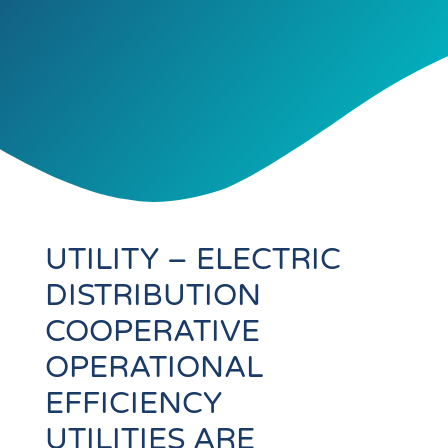
UTILITY – ELECTRIC
DISTRIBUTION
COOPERATIVE
OPERATIONAL
EFFICIENCY
UTILITIES ARE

> Required action
Print out the material verbatim, skipping pictures.

> Task result
UTILITY – ELECTRIC
DISTRIBUTION
COOPERATIVE
OPERATIONAL
EFFICIENCY
UTILITIES ARE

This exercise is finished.